▶ _What the exercise asks_
Return every line from the one with "16: (457, 358, 4.10)" through the one with "27: (139, 206, 6.77)", inclusive, exactly as it appears below.

▶ _Entries supplied_

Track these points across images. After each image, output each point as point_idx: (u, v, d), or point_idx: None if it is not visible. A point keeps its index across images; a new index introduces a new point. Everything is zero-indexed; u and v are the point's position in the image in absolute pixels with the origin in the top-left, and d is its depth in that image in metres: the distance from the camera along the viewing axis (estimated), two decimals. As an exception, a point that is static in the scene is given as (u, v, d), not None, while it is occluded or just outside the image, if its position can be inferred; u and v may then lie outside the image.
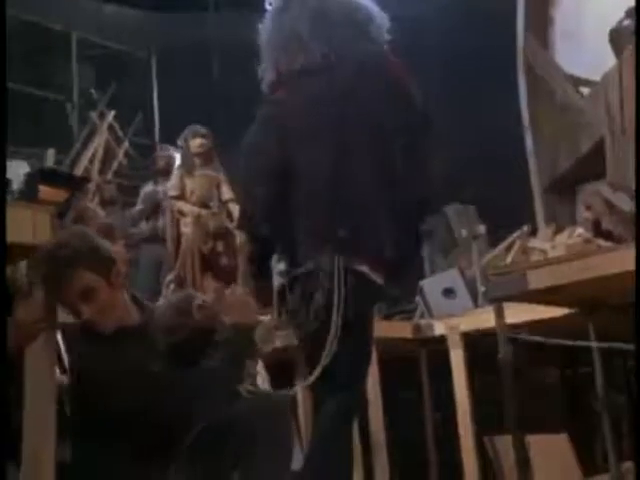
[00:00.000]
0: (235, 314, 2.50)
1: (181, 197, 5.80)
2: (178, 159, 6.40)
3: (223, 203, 5.88)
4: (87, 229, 2.54)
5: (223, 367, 2.37)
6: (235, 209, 5.77)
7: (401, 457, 4.38)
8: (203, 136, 5.95)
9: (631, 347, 3.01)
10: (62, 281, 2.19)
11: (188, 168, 5.90)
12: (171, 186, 5.91)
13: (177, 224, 5.84)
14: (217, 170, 6.03)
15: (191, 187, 5.83)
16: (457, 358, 4.10)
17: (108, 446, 2.26)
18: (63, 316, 2.31)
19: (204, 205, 5.83)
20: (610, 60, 5.34)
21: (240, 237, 5.57)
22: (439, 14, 7.33)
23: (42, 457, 2.01)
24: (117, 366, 2.25)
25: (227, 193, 5.92)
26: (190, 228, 5.63)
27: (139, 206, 6.77)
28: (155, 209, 6.57)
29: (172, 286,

▶ _Answer to this exercise_
16: (457, 358, 4.10)
17: (108, 446, 2.26)
18: (63, 316, 2.31)
19: (204, 205, 5.83)
20: (610, 60, 5.34)
21: (240, 237, 5.57)
22: (439, 14, 7.33)
23: (42, 457, 2.01)
24: (117, 366, 2.25)
25: (227, 193, 5.92)
26: (190, 228, 5.63)
27: (139, 206, 6.77)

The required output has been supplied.